I was speaking earlier about the rural doctor shortage and, as I said, we are once again heading for a time when we have sufficient numbers and, quite probably, a surplus in Australia, but we should be considering measures that will curtail this and—even more importantly—address the acute shortages around rural and regional Australia.

We all know the difficulties in finding GPs for country practice, and the problems and obstacles seem to be growing by the day. Backup, on-call, partner's opportunities, feminisation of the workforce, children's education, and training opportunities are just some of them. Perhaps a straight desire to live in the city close to elite sport, the arts and more dining options is another. I understand all that, and there is nothing wrong with people—doctors or anyone else—making those decisions about their lives.

However, there is much that is good about country practice, and many of my friends who are GPs and live and work in the country tell me they relish the hands-on responsibility for people's lives and the opportunity to practice their full range of skills and not take the accepted and peer-induced pressure to refer many of their clients to specialist services simply because they can.

The financial rewards for country service are well in front of city practice. Recently a rural based doctor in solo practice told me that he did not know why doctors were so reluctant to tell others what they earn in single-doctor practice. But in any case he was happy to share that he earned $300,000 to $320,000 a year after expenses but before tax. In that case it is difficult to see that money is the issue.

For mine, it is time we started to look at what we as taxpayers are receiving for the vast amount of money we invest in the health system. I was always taught that the customer is always right. Perhaps it is time to look at who the customer is and what it is they want. It could be argued that the customer is the patient, and certainly to some degree that is right. It is not hard to work out what the patient wants. They want a good local service, and that is amplified in country Australia. We want the service where and when we can access it. That goes for doctors, hospitals and the whole bit. We accept that not every service can operate everywhere, that communities need a certain minimum size for these services to exist. But where those pre-conditions exist and viable practices are on offer, we want them staffed.

Even further, though, it can be argued that the primary customer is the taxpayer as the funder of the service. The taxpayer pays for the service and it should be what we want, when and where we want it. Why would we as taxpayers, having largely paid for the training of the doctor, then allow the doctor to set up a business in an over-serviced area like North Adelaide? Why would we not, as the purchaser, insist the service be delivered in Kimba, or Elliston, or Hawker, or Coober Pedy or anywhere else where we require the service.

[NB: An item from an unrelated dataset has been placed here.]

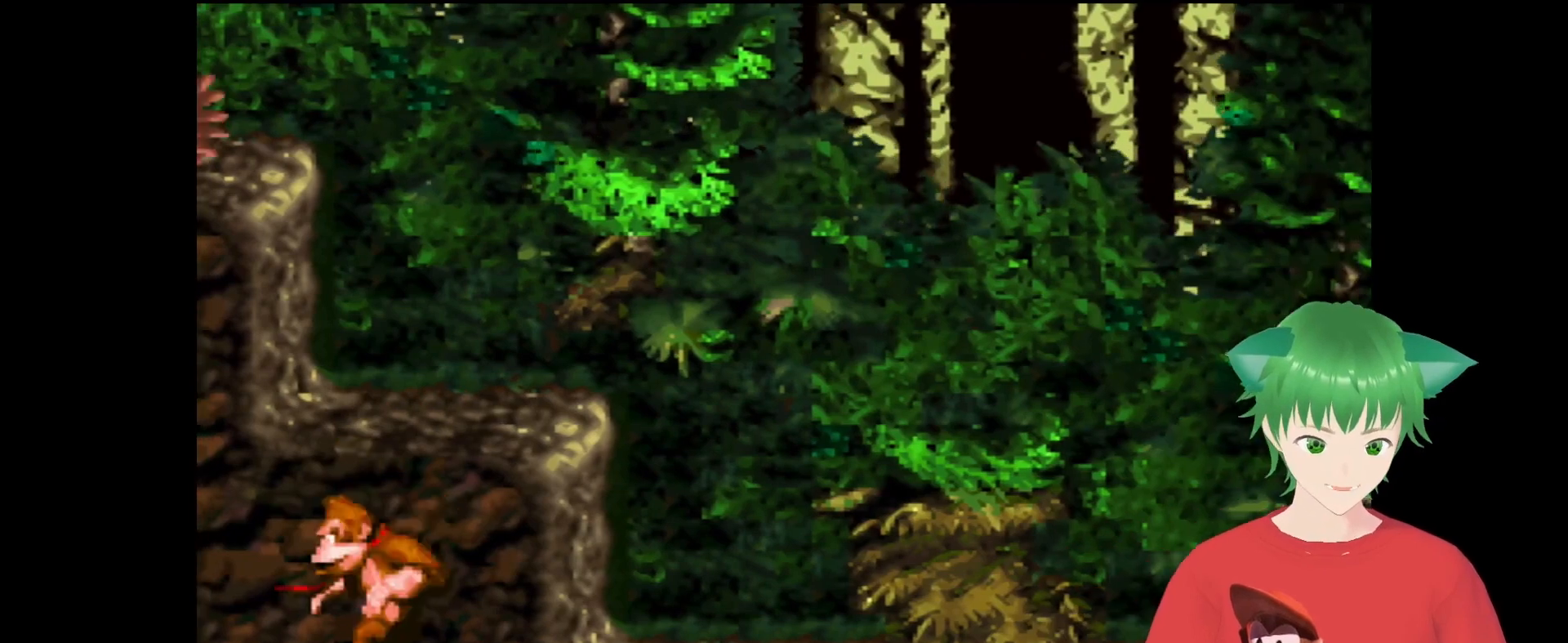
{"buttons": ["B", "Y", "DPAD_UP", "DPAD_RIGHT"], "events": [[133, "DPAD_RIGHT", "down"], [233, "DPAD_UP", "down"]]}
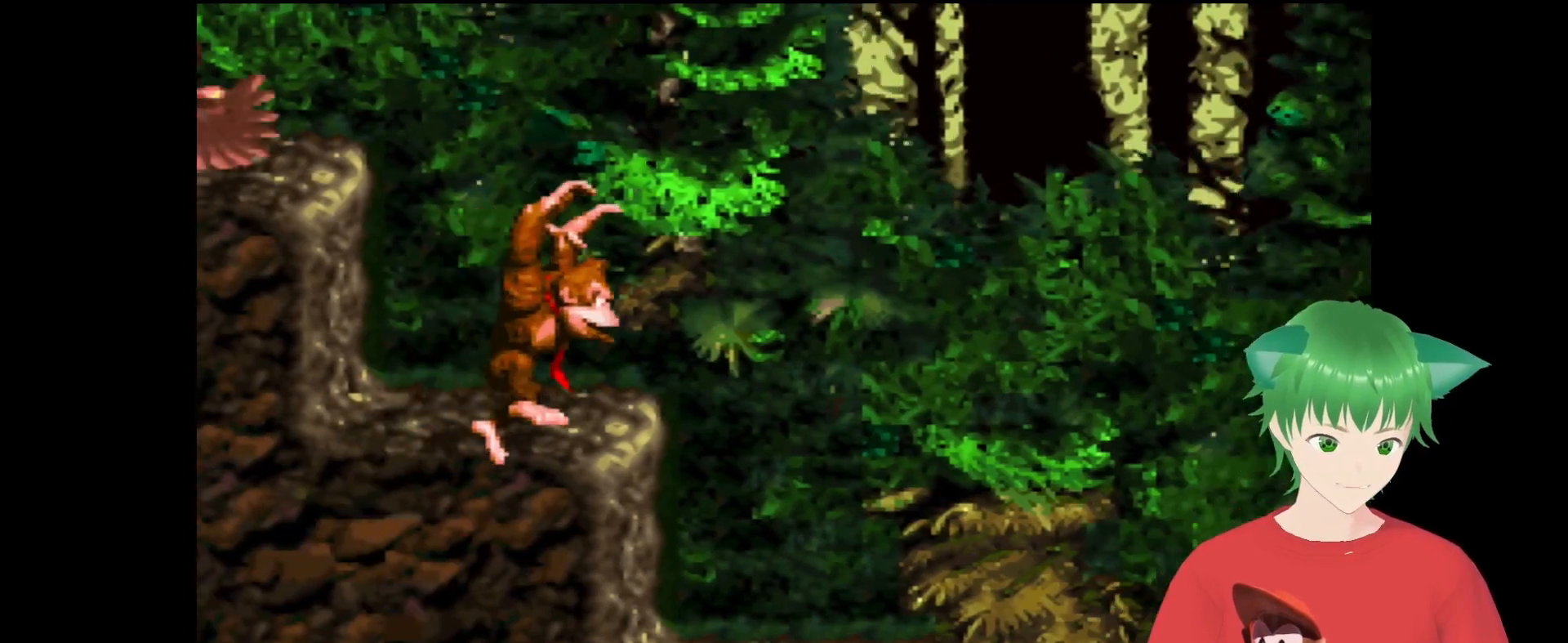
{"buttons": ["Y", "DPAD_UP", "DPAD_RIGHT"], "events": [[67, "B", "up"], [367, "DPAD_UP", "up"], [433, "DPAD_UP", "down"]]}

I believe it is time we seriously considered making Medicare provider numbers postcode specific. That is, if doctors wish to access Medicare subsidies, they will have to go to a location where a vacancy exists and not be able to set up anywhere they think looks a nice place to live, and then begin to compete for a finite market. Sure, there would be all kinds of issues surrounding practice assets. Obviously such issues would require extended transition periods, but it is worth remembering many of these traditional assets are not worth what they once were. Just try selling a small practice in a city area, with the advent of superclinics and 24-hour practices, and you will see what I mean. Almost certainly the medical profession will vigorously defend the current arrangements, but, after all, why would we give someone a subsidy to supply a service where they want to live and not where we want the service?